História
Uma guerra sem fim
Qual a utilidade de mais um livro de história da II Guerra Mundial?
A obra de Andrew Roberts tem a resposta
Bettmann/Corbis/Latinstock |
O PRAÇA E OS GENERAIS Hitler, que foi cabo na I Guerra, se achava superior a todo o estado-maior. Ninguémé louco impunemente |
Historiadores de guerra são itens mais ingleses do que os vasos de aspidistra nos jardins. Como as plantas, eles passam imutáveis, de uma geração à seguinte, escrevendo sobre os mesmos temas, sempre do indisfarçável ponto de vista da Inglaterra e do Ocidente. Ao contrário das plantas, eles acrescentam muito em substância e análise ao que ficou para trás. O mais extraordinário desses historiadores atualmente é Andrew Roberts. Aos 45 anos, o bravo e precoce pesquisador já escreveu sobre Napoleão Bonaparte, Lord Wellington, a batalha de Waterloo e a dinastia Windsor. Ele tentou e triunfou em sua própria História dos Povos de Língua Inglesa, livro homônimo de outro escrito por ninguém menos do que Winston Churchill. Roberts acaba de publicar uma nova história da II Guerra Mundial, um calhamaço de 712 páginas intitulado The Storm of War, ainda sem tradução para o português. O título revela a essência moral do livro: a revolta com a violenta destruição de vida e recursos trazida por uma guerra mundial.
Andrew Roberts havia antes esmiuçado as tensões latentes entre os chefes aliados (Churchill, Franklin Roosevelt, Dwight Eisenhower e sir Alan Brooke) e como eles as superaram convergindo para um único pensamento estratégico. Ele amplia o foco em The Storm of War, mantendo, porém, o admirável método de discorrer sobre os grandes fatos e os grandes homens revelando no percurso a fragilidade, a pequenez e a miséria que as guerras impõem a todos. Mas o diferencial a justificar a publicação dessa nova história da II Guerra está no acesso irrestrito e exclusivo que Andrew Roberts teve a arquivos de documentos e cartas até então mantidos lacrados por herdeiros desconfiados ou desinteressados de estudiosos, generais, políticos e outras figuras-chave do esforço de guerra aliado.

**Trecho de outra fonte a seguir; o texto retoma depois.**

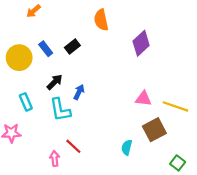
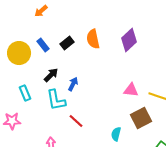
orange arrow: (34, 11) -> (41, 11), moved
orange semicircle: (101, 20) -> (93, 39), moved
red line: (73, 146) -> (76, 121), moved

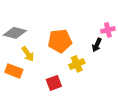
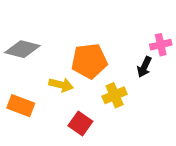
yellow arrow: (28, 54) -> (61, 85), moved, turned -42
red square: (54, 83) -> (80, 124), turned -35

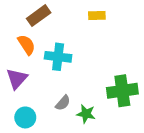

O livro de Roberts terá seu lugar assegurado na galeria dos relatos sobre a guerra pela franqueza, honestidade e desassombro das revelações e inferências constrangedoras para governos, países e pessoas envolvidas no conflito. Algumas delas:
• Os alemães entraram triunfalmente em Paris em 14 de junho de 1940. O primeiro invasor nazista só foi morto pela resistência, organizada por militantes comunistas, em junho de 1941 – ou seja, logo depois de as tropas de Hitler invadirem a União Soviética (22 de junho de 1941). Até então, comunistas e nazistas tinham um pacto e eram bons amigos.

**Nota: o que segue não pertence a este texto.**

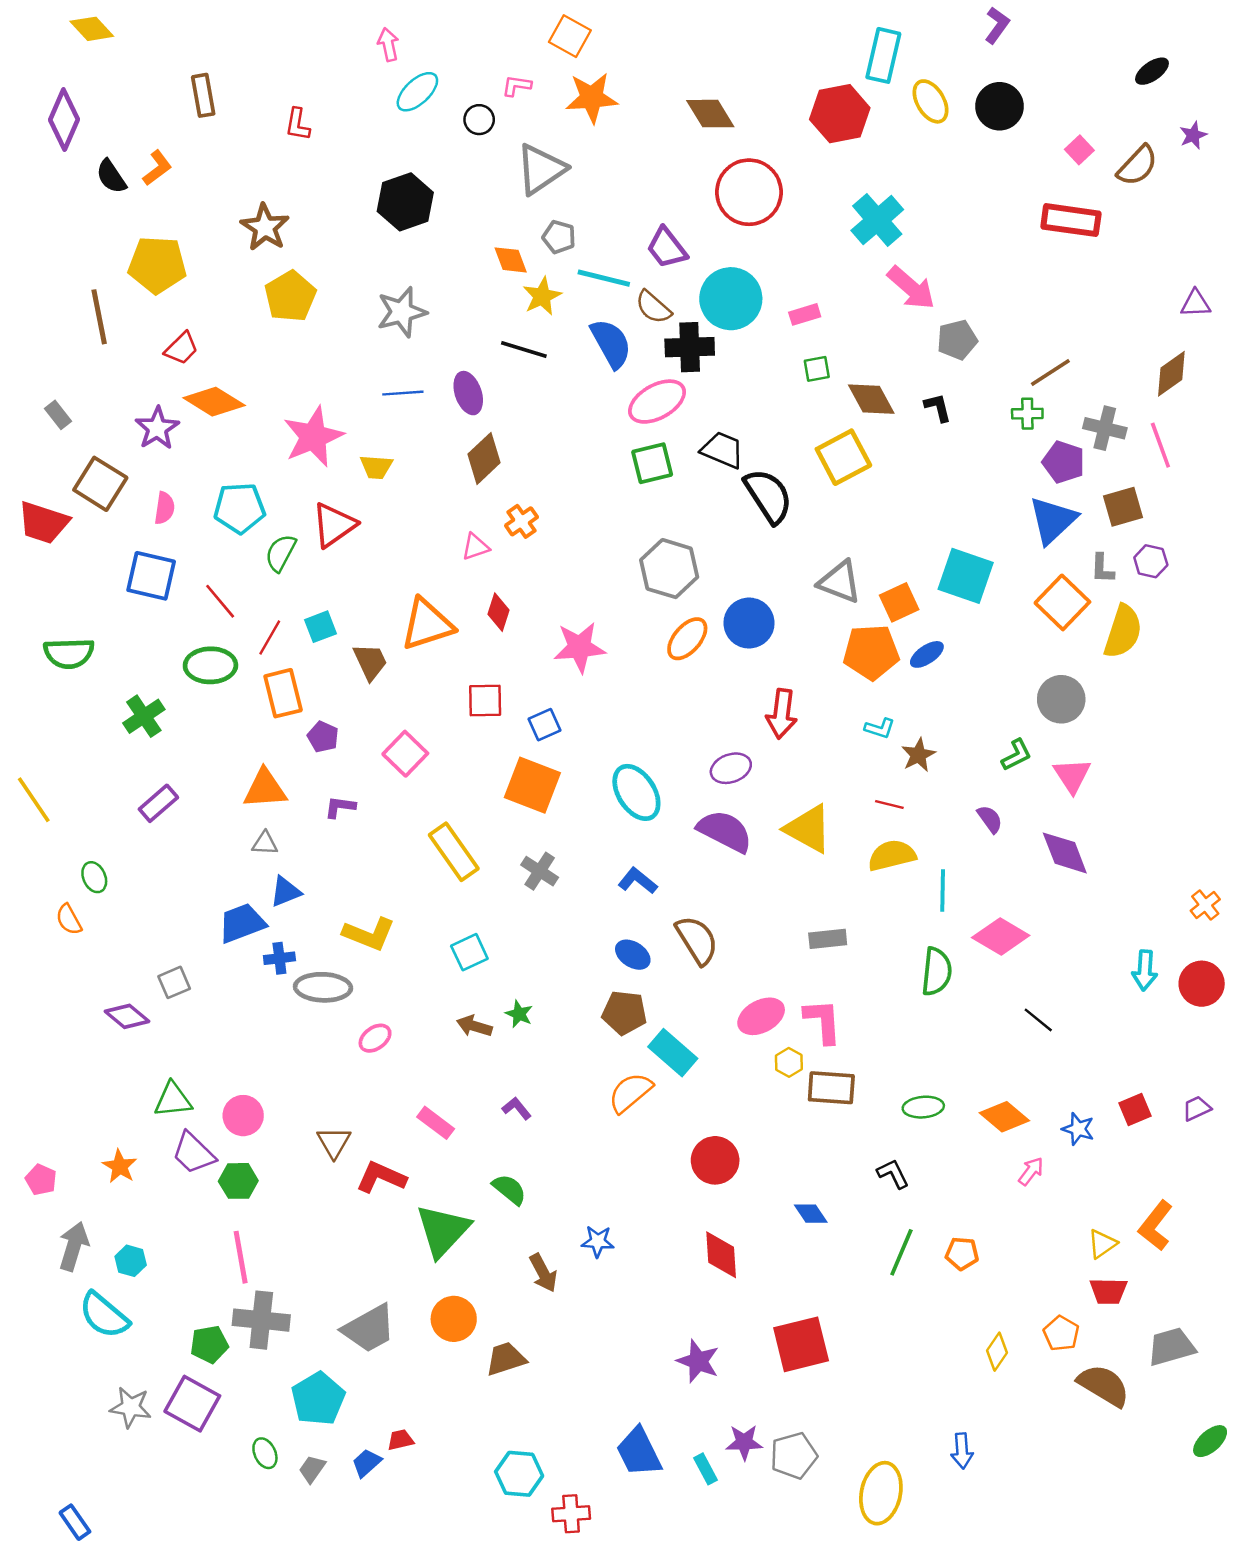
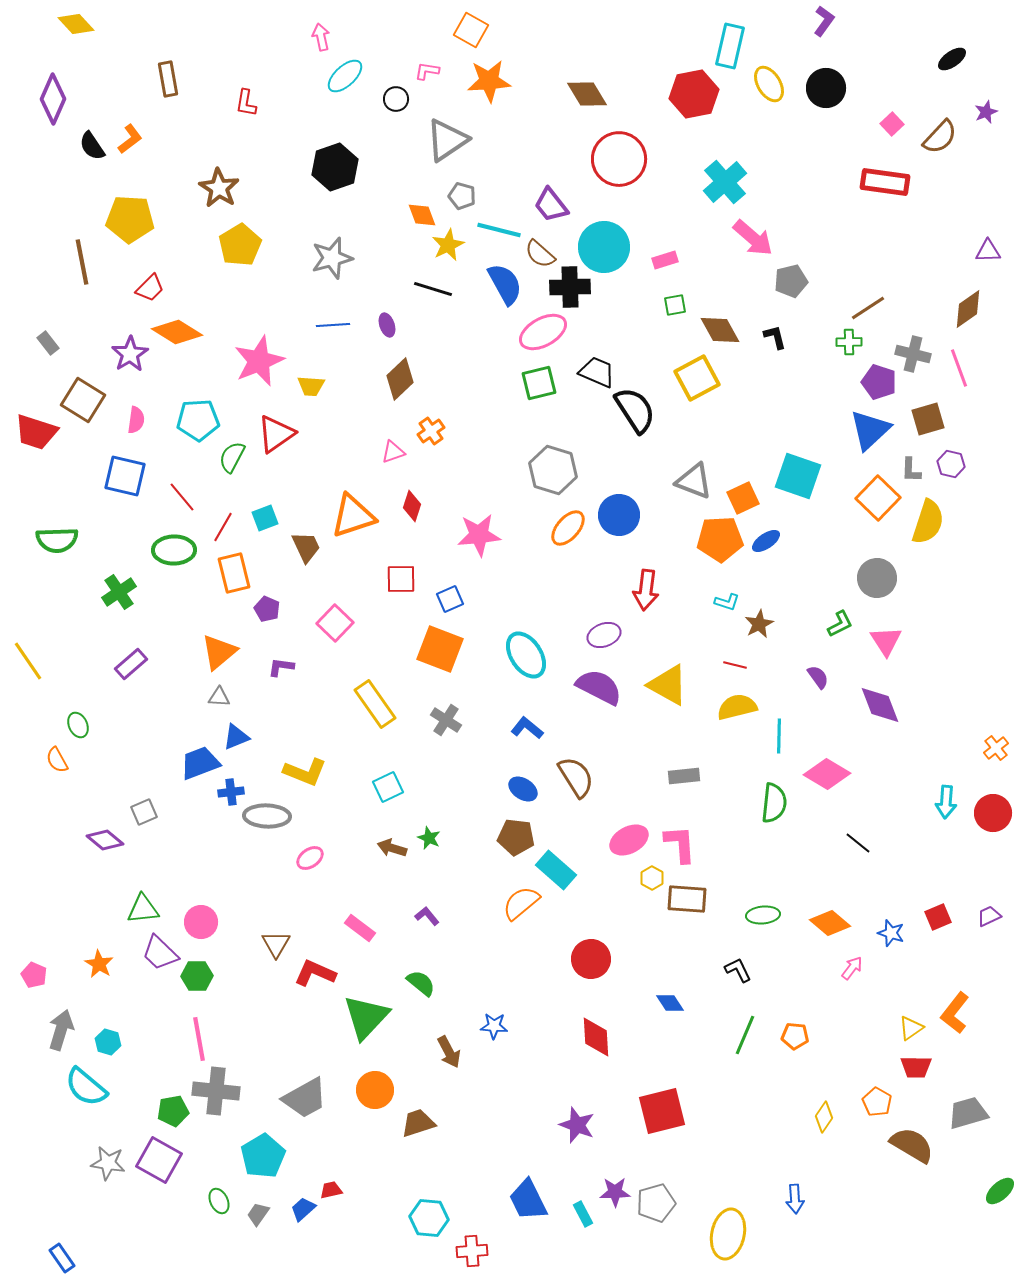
purple ellipse: (468, 393) -> (387, 325), size x0.7
orange triangle: (265, 789) -> (219, 652), turned -36

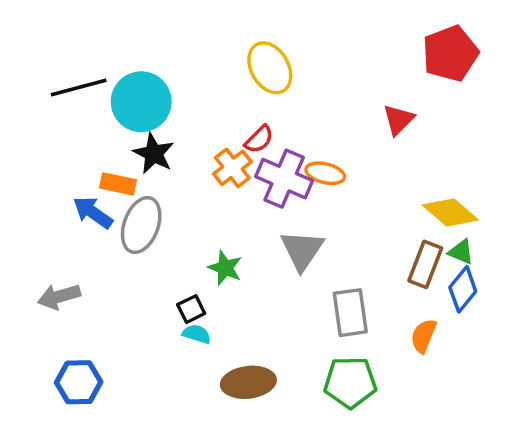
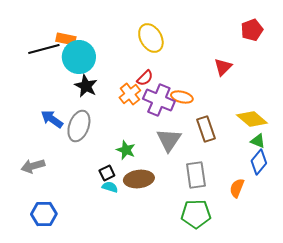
red pentagon: (450, 54) -> (252, 30), size x0.7
orange rectangle: (118, 184) -> (66, 39), moved
brown rectangle: (425, 264) -> (206, 129), moved, turned -40
brown ellipse: (248, 382) -> (139, 179), moved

• Mais franceses lutaram ao lado dos nazistas do que dos aliados.
• O governo de Vichy, vergonhoso arranjo administrativo da França ocupada, não era tão capacho quanto se pensa. Vichy prendeu e executou espiões alemães.
• A loucura racista de Hitler (que levou ao exílio os melhores cientistas judeus e alemães não nazistas) e seu convencimento de que era superior a seus generais em estratégia condenaram a Alemanha à derrota militar desde o começo.

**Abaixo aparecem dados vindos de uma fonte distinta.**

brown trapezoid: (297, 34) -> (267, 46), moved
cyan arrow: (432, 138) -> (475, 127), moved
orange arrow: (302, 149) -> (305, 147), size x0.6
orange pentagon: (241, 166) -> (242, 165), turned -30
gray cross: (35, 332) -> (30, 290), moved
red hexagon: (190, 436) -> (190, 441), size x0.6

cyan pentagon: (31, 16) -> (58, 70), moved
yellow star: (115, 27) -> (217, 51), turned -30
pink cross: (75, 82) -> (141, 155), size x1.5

Roberts defende o ataque nuclear ao Japão exatamente como foi executado pelos americanos – duas bombas lançadas sobre cidades populosas. A escolha de um alvo simbólico, diz ele, não teria assustado a obstinada casta dirigente militarista do Japão imperial, que só se renderia mesmo depois de a segunda – e última – ogiva americana ser jogada sobre Nagasaki.